Source text Block Start
For prison vendors, this would appear to be a historically awful moment. Sentencing reform has been gaining momentum as a growing number of diverse voices conclude that the tough-on-crime ethos that was born 40 years ago went too far. Mandatory minimum laws, many of them passed at the state and federal level in the ‘70s, ‘80s and ‘90s, locked people away for decades, often for relatively minor, nonviolent offenses.

The first stirrings of sentencing overhaul happened five years ago, around the time that California’s prison system was so bursting with inmates that a federal court called the conditions unconstitutional and mandated reductions. Texas has stepped up its use of community supervision programs and drug courts. For the first time in state history, it has closed prisons - three of them.

My goal ambling through the oddly colorful bazaar in Indianapolis for three days was to see what effect - if any - this much discussed change was having on the hard-nosed bottom line. Was anyone here experiencing a slump or even bracing for one? Nobody wants businesses to suffer financially, but if you think the current incarceration system is a calamity, there is no way around it: Bad news for these companies is good news for the country. And if change was coming, or had already arrived, these vendors would be among the first to know.

I had no idea what I would find. But a few days before the exhibition doors opened, I spoke on the telephone to a skeptic, a guy who just didn’t believe that the country was really on the verge of a correctional system makeover.

“It’s hard for me not to be cynical about it,” said Jack Cowley, a retired warden who lives in Oklahoma. “Think about the size of our system, all the judges and lawyers, putting their kids through college, people that make leg irons, Tasers. Crime is driving the train. It’s like a business that is too big to fail.”

Bob Barker started selling supplies to prisons in 1972. When Barker founded his company, he met a lot of incredulous wardens.

Bob Barker, founder of Bob Barker Inc., a prison supply company.

“I would go into jails and start talking toothbrushes and deodorant and I’d get, ‘What do you think this is, a Holiday Inn?’ If somebody didn’t bring you underwear or a toothbrush you didn’t get it.”

Then the drug culture grew, and detention professionals realized that to prevent the flow of drugs into prisons, they had to stop visitors from handing anything to inmates. When that happened, they started buying from Barker, who today sells about 5,000 different items, making him the largest detention supplier in the country. His inventory includes laundry bags, boots, board games and something called the BarkerBunk, described as “the toughest stackable correctional specific inmate bunk.”

Barker would not say much about his company’s financial performance in the last two or three years, other than to describe it as “sort of flat.” He seems unbothered by that, noting that the industry provided his family with a good living for 40 years. But his son, Robert Barker, who is the company’s president, was standing next to him, and he sounded anything but defeatist.

“We’re looking long term at how we can be part of the solution,” the younger Barker said. “With more re-entry programs out there, we’re looking at future supply opportunities.”

During the conference, there was a sign-up sheet for tours of local correctional facilities. This initially sounded ridiculous, the ultimate busman’s holiday, but the tours were overbooked. I snagged a spot for a visit to the nearby Marion County Jail. It started with a group of about 25 people climbing aboard what felt like a maximum-security minibus.
Source text Block End
Given data Block Start
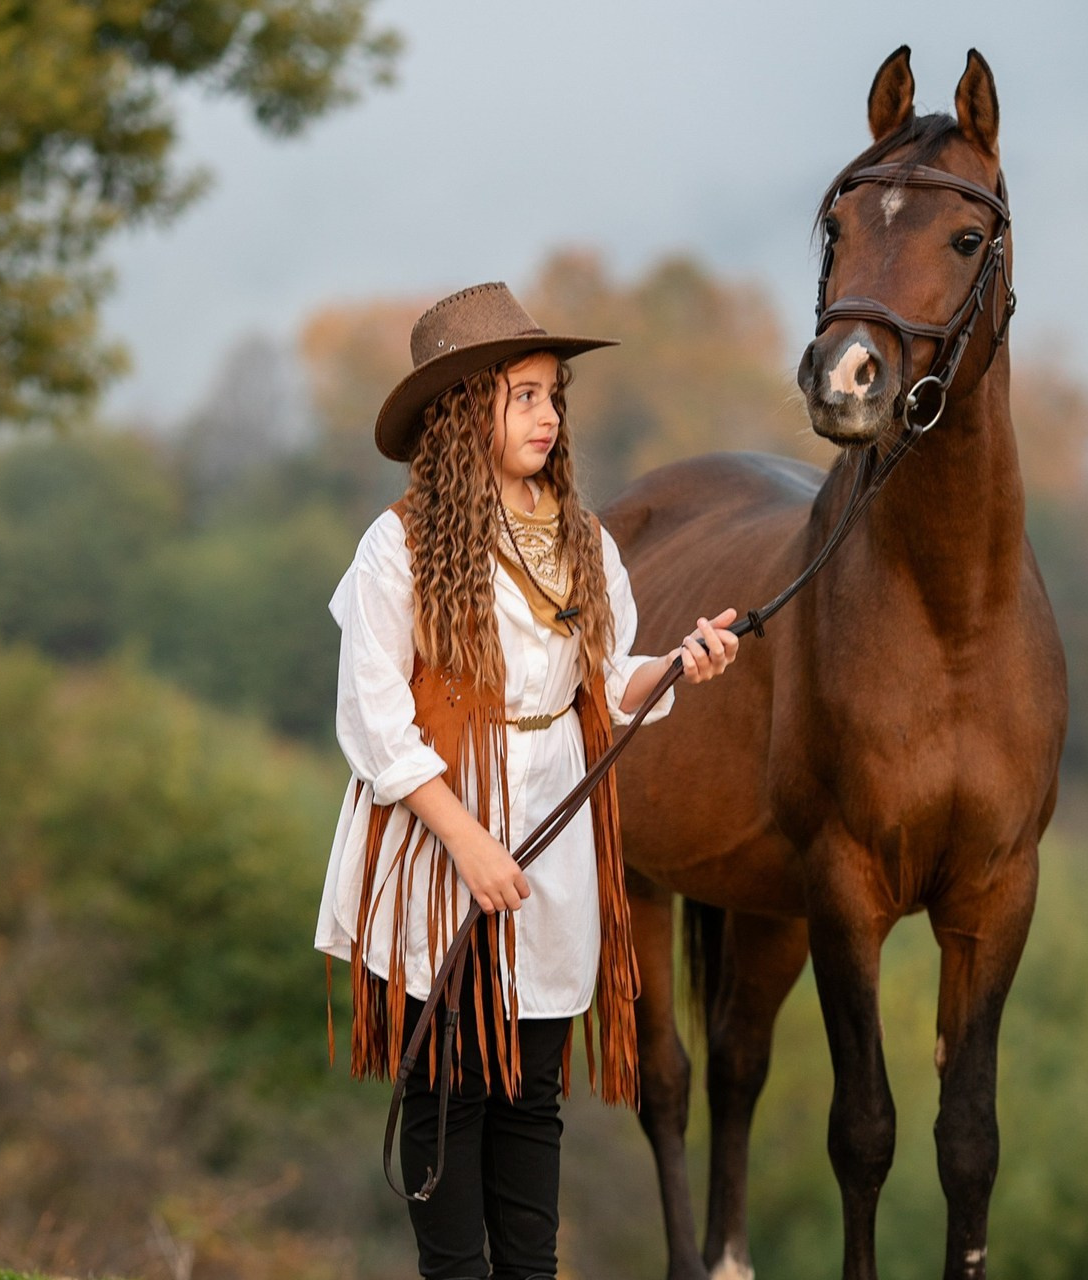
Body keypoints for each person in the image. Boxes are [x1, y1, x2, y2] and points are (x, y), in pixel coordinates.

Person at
Given data Block End
What to work on: Summarize the passage about prison vendors above in two sentences.

Answer to this task: As sentencing reform gains momentum, with a federal court ordering California to reduce its overcrowded prisons and Texas closing three prisons, the writer spent three days at an exhibition in Indianapolis to see whether the change was hurting prison vendors' bottom line. A retired warden doubted that a real makeover was coming, while Bob Barker, the country's largest detention supplier, called his recent business "sort of flat," and his son, the company's president, spoke of future supply opportunities in re-entry programs.